Lalu apa arti dari Halal Bihalal? Ketahui sejarahnya berikut ini!

Melansir dari laman tribuntrends.com, dalam ajaran Islam, Halal Bihalal dapat dimaknai sebagai cara menghormati sesama dalam bingkai silaturahmi.

Makna Halal Bihalal

Menurut Kamus Besar Bahasa Indonesia (KBBI), Halal Bihalal berarti hal maaf-memaafkan setelah menunaikan ibadah puasa Ramadan, biasanya diadakan di sebuah tempat (auditorium, aula, dan sebagainya) oleh sekelompok orang.

Meskipun terdengar seperti bahasa Arab, namun Halal Bihalal tidak memiliki makna harfiah.

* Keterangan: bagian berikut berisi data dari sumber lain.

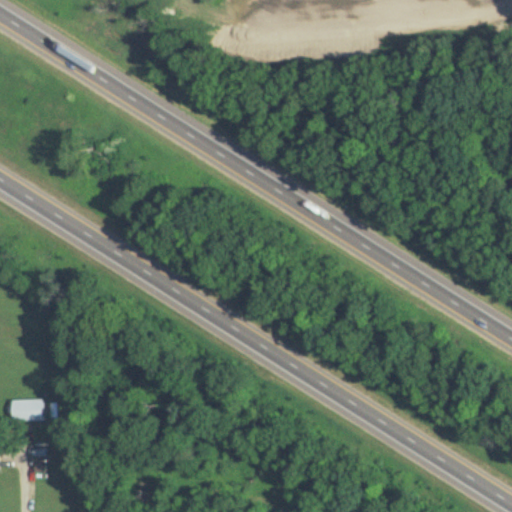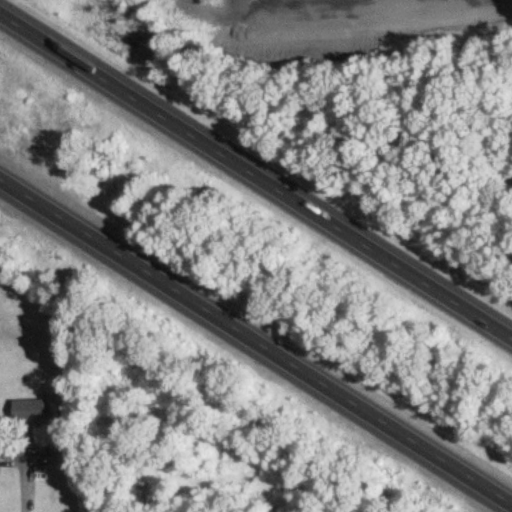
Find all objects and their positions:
road: (256, 172)
road: (256, 346)
building: (29, 410)
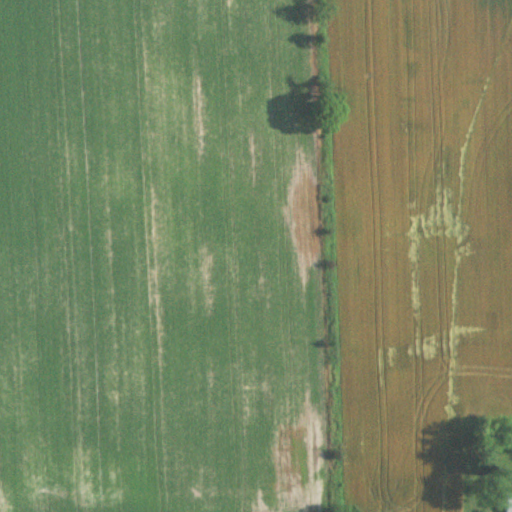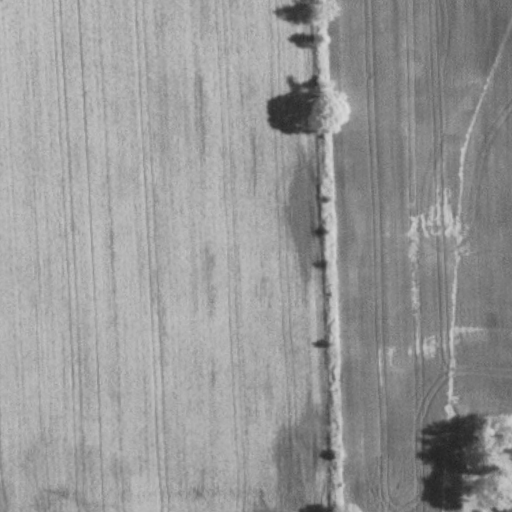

Dilansir laman Kemenko PMK, istilah 'halal' berasal dari kata 'halla' dalam bahasa Arab, yang mengandung tiga makna.

Yaitu halal al-habi (benang kusut terurai kembali); halla al-maa (air keruh diendapkan); serta halla as-syai (halal sesuatu).

Jika ditarik kesimpulan, makna Halal Bihalal adalah kekusutan, kekeruhan atau kesalahan yang selama ini dilakukan dapat dihalalkan kembali.

Artinya, semua kesalahan melebur, hilang, dan kembali sedia kala.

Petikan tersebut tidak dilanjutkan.